Who This Helps
This is for junior analysts who get a Slack ping that a KPI dropped and feel that familiar knot in their stomach. You want to ship a clean analysis with clear recommendations, not a messy spreadsheet and a shrug. The Data Reliability Leadership course shows you how to turn panic into process.
Mini Case
Mei, a junior analyst at a subscription service, saw daily active users drop 12% overnight. Her first instinct was to pull every report she could find. Instead, she used the Incident Triage mission from the Data Reliability Leadership course. She spent 30 minutes checking the data contract for the user activity metric, found a schema change broke the pipeline, and had a fix deployed in 2 hours. Her boss called it "the calmest fire drill ever."
Do This Now (5 Steps)
- Pause and grab one metric. Don't open 10 dashboards. Pick the one KPI that matters most—like revenue per user or session length.
- Check the data contract. Look at the definition for that metric. Is it still correct? Did someone change the source table or filter? This is your first sanity check.
- Run a time-boxed drill. Set a timer for 30 minutes. List three possible causes: data pipeline issue, user behavior change, or external event. Test each one quickly.

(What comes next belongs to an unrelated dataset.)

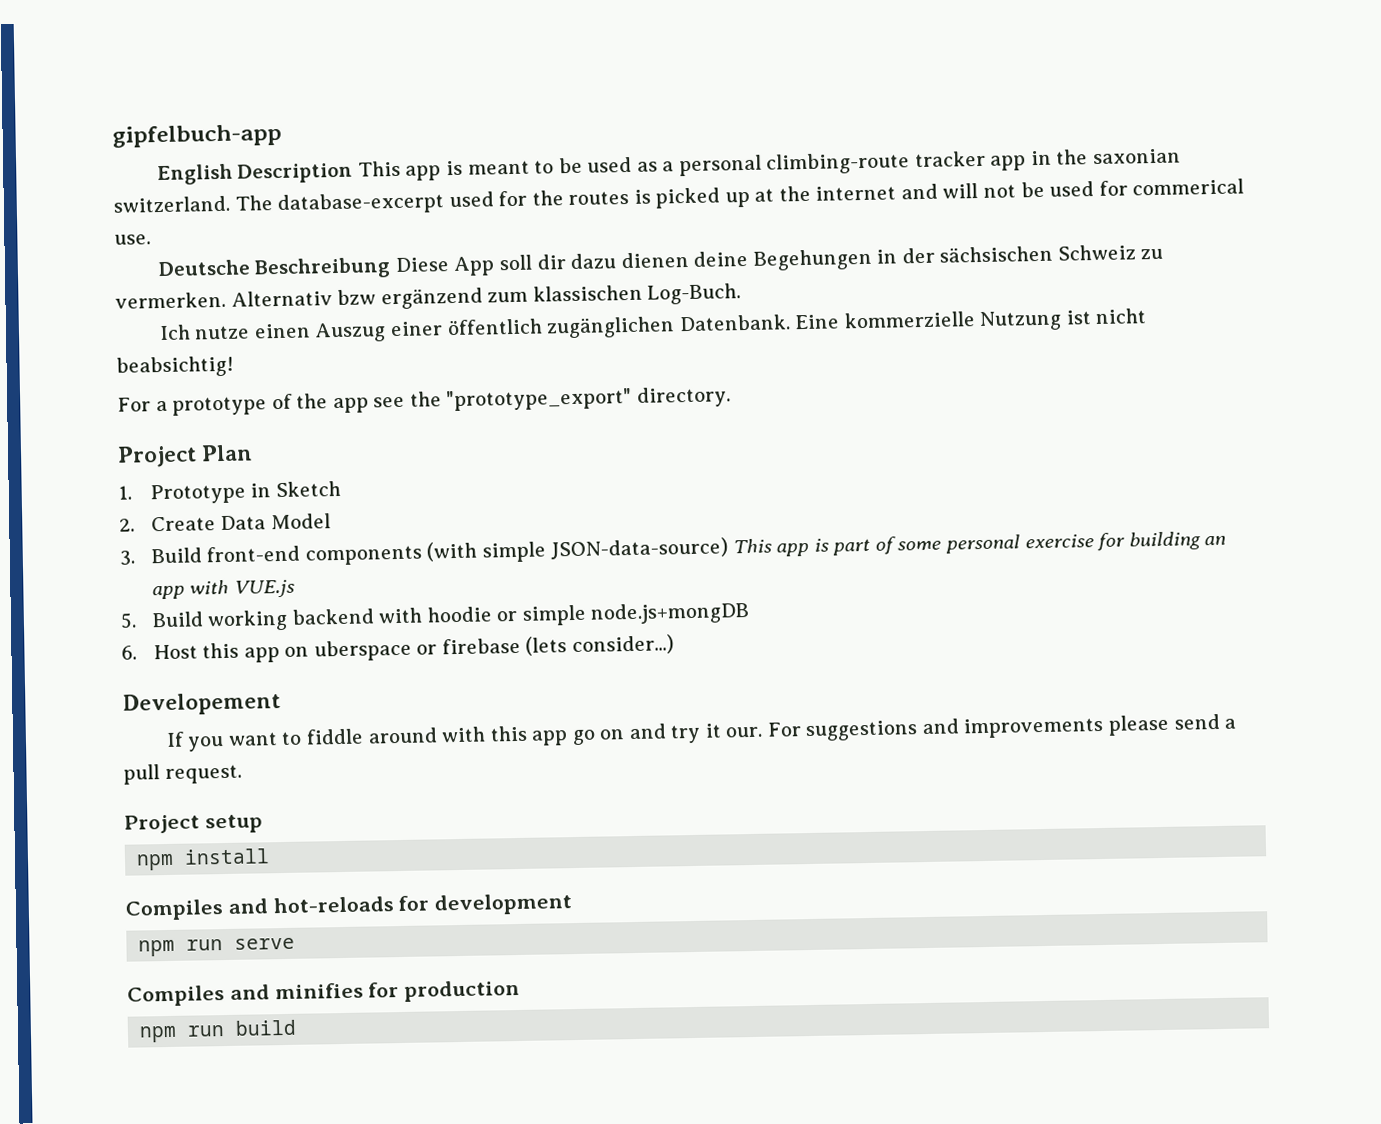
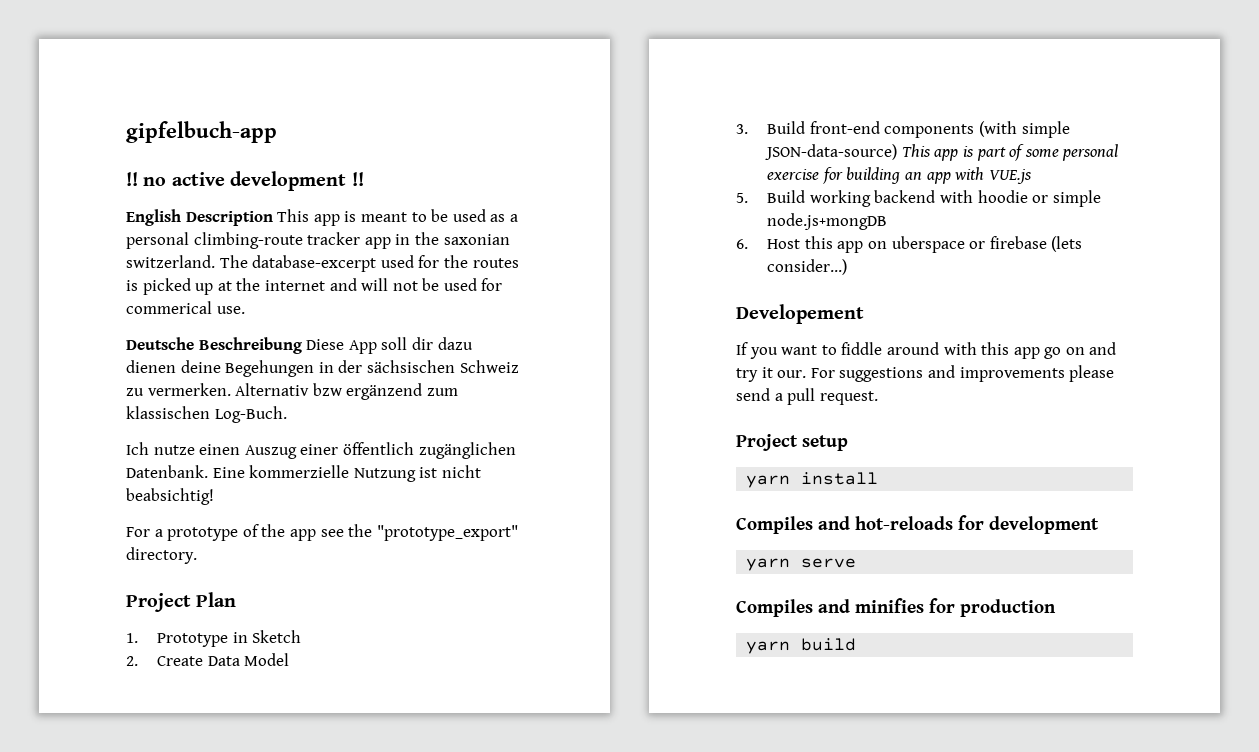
(282, 135) none -> [126,171,364,191] // !! no active development !!
[136,853,175,871] npm -> [746,475,791,488] yarn
[138,939,224,957] npm run -> [746,558,791,571] yarn
[139,1025,226,1043] npm run -> [746,641,791,654] yarn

- Talk to one person. Ping the person who owns the data source. Ask, "Did anything change in the last 24 hours?" You'll often get the answer in 2 minutes.
- Write your one-pager. Summarize what you found, what you recommend, and what you need from others. Keep it to 5 bullet points max.
Avoid These Traps
- Chasing every thread. If you try to investigate 7 possible causes at once, you'll end up with 7 half-baked theories. Pick the top 3 and go deep.
- Skipping the data contract. Without a clear definition, you might compare apples to oranges. Always start with the contract.
- Forgetting to communicate. Don't wait until you have a perfect answer. Send a quick update after 30 minutes: "Investigating a 12% drop in DAU. Top suspect is a pipeline issue. Will update in 1 hour."
- Overcomplicating the fix. Sometimes the root cause is a simple typo in a SQL join. Don't assume it's a massive system failure.
Your Win by Friday
By Friday, you'll have a repeatable process for diagnosing KPI drops. You'll ship one clean analysis with clear recommendations, and your team will start treating you as the go-to person for data reliability. That's a win you can feel.